Unfortunately, these youth are not properly groomed for politics—hence, their misperceptions that being in politics means seizing the opportunity to amass wealth. Those who get appointed to positions of trust quickly learn the ways of the “old timers” and tend to support the status quo. They participate actively in the mischief to alienate and starve their fellow youth of opportunities for self-advancement. Politics then provides a false magic carpet for such “successful youthful politicians” to ride! But it doesn’t last.
Frustration at not being relevant makes the youth vulnerable and leaves them amenable to manipulation by unscrupulous politicians and so-called pastors. The young women turn to prostitution and the police mount periodic exercises to humiliate them, not for the government to solve the problems that send them to the streets but to prove that those who are employed by the state can use the resources at their disposal against those who are solving the problem of unemployment in their own ways.
Generally, however, a good number of the youth join the brain-drain caravan; but sojourning in other lands has its own negative effects on them; and they become more frustrated to the point as to lose hope in themselves. It’s a painful reality.
My message must be clear by now. As our politicians continue to disregard the interests of the youth, they create conditions for aggression; and when the youth can no more contain the frustration, they will take to the streets. No one can foretell the extent to which such agitations can reach; but from hindsight, it shouldn’t be difficult to predict the impact.

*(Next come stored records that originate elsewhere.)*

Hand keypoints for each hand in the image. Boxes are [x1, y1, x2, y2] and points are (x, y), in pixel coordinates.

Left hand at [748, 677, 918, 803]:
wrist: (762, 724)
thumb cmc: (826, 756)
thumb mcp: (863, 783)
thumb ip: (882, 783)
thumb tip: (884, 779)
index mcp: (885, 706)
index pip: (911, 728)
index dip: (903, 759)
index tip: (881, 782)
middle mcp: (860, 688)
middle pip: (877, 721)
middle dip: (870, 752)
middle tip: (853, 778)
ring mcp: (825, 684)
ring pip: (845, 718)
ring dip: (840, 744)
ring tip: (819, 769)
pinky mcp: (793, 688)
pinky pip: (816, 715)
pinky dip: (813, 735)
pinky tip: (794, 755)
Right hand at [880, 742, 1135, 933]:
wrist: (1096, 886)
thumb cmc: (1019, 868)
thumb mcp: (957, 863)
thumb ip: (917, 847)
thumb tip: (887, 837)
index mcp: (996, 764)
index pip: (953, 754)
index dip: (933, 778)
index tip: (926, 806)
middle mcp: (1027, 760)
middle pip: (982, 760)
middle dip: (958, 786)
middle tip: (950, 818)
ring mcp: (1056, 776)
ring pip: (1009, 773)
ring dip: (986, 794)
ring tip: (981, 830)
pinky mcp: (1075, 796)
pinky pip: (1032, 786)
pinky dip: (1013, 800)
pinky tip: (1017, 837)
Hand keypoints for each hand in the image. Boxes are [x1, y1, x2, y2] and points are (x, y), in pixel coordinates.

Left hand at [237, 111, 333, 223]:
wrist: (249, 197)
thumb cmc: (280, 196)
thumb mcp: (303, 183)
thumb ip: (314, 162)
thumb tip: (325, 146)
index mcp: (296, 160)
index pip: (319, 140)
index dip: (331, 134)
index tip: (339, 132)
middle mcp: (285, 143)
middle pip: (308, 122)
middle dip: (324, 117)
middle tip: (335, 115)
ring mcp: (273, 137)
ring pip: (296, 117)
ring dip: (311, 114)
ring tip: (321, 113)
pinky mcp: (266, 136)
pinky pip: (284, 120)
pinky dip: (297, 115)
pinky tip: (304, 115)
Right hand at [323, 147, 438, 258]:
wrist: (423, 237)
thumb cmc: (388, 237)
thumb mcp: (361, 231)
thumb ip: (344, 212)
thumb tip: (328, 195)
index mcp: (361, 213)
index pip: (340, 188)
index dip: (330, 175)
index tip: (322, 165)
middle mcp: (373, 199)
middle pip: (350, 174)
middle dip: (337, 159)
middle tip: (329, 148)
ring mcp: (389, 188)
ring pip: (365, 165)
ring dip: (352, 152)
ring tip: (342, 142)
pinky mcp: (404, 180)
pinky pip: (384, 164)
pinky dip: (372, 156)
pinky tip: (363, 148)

Our politicians need to know that by refusing to implement policies that favour the youth, they are treading on dangerous quick-sand which will not bear their weight for long. And when it caves in, it will swallow them up. All that is going on is not a secret; our leaders know the scope of the problems that the youth are complaining about and must not pretend. Solving those problems doesn’t call for anything extra-ordinary but a conscientious appraisal of existing programmes and initiatives with the view to implementing useful policies. It is not too late to do what will make the youth take charge of their own lives and become competent caretakers of our country. Is anybody listening, at all?